Cabul
CABUL (Heb. כָּבוּל), city in Western Galilee S.E. of Acre, mentioned in the territory of Asher (Josh. 19:27). Its area probably constituted the "land of Cabul" which did not please Hiram, king of Tyre, when he received 20 cities in the land of Galilee from Solomon (I Kings 9:13). In another passage, however, Solomon is said to have built and settled Israelites in these cities (II Chron. 8:2). Various suggestions have been proposed to resolve these contradictions; a possible explanation is that Cabul and its vicinity had become the border region between Ereẓ Israel and Phoenician Acre as in the Second Temple period when Cabul was a city on the border of Galilee and Ptolemais-Acre (Jos., Wars, 3:38).

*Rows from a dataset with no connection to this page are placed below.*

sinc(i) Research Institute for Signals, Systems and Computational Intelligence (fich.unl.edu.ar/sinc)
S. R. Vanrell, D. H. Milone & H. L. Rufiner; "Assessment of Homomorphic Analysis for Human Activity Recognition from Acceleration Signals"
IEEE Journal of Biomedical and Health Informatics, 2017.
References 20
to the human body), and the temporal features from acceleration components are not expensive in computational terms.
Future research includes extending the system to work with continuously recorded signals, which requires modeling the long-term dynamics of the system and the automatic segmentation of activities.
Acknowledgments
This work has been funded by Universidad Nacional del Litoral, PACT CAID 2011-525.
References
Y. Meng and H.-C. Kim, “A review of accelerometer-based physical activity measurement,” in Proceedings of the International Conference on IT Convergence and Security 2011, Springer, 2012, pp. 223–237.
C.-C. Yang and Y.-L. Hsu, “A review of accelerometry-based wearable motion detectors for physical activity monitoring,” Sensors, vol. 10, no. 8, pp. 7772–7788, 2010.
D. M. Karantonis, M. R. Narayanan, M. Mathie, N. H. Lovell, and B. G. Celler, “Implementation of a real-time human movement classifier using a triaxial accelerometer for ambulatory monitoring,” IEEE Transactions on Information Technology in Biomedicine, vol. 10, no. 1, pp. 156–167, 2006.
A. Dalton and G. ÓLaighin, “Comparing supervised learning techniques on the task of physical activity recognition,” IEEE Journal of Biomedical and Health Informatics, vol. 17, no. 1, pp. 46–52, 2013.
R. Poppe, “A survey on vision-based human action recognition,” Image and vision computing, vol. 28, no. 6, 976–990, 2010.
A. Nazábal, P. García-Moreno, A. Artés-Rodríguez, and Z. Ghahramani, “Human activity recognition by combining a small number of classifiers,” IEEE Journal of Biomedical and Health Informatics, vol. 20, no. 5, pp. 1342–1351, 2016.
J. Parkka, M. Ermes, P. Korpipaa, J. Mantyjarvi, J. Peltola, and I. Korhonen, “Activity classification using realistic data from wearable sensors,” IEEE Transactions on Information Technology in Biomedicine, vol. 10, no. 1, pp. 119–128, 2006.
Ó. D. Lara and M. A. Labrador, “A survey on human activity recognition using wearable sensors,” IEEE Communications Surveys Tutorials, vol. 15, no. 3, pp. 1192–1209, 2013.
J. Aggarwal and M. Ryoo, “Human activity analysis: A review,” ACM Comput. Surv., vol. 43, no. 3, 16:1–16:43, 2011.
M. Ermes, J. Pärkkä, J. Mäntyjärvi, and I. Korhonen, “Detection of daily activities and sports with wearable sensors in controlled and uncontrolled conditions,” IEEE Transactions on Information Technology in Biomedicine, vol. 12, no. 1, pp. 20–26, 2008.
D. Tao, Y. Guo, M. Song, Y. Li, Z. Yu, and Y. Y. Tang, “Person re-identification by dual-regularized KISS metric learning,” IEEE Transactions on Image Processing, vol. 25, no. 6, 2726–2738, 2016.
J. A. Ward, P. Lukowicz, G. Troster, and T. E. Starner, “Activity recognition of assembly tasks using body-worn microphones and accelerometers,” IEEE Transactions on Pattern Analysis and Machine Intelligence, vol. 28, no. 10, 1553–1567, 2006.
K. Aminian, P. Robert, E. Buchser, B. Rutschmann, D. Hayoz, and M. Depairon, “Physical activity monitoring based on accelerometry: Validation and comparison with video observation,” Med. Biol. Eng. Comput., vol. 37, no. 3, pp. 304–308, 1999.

It was attacked by Cestius Gallus in 66 C.E. (ibid., 2:503) and served for a time as Josephus' headquarters in Galilee in 67 C.E. (Life, 213, 227, 234). Judah and Hillel, sons of R. Gamaliel III, were guests at Cabul, where they were received with great honor and paid a visit to a local bath (Tosef., Shab. 7:17; Tosef., MK 2:15). It was the seat of R. Zakkai (TJ, Meg. 4, 78b, etc.) and was famous for its abundance of wine and oil; it also had a synagogue and public baths. After the fall of Jerusalem, priests of the Shecaniah (Shekhanyah) family settled there. In the Latin kingdom it was the seat of a seigniory known as Cabor. Still known by its ancient name, it is a Muslim village where Middle Bronze Age, Hellenistic, and Roman remains have been found.
BIBLIOGRAPHY:
S. Klein (ed.), Sefer ha-Yishuv, 1 (1939); Alt, in: PJB, 25 (1929), 43ff.; Aharoni, in: Ma'aravo shel Galil (1961), 171–8.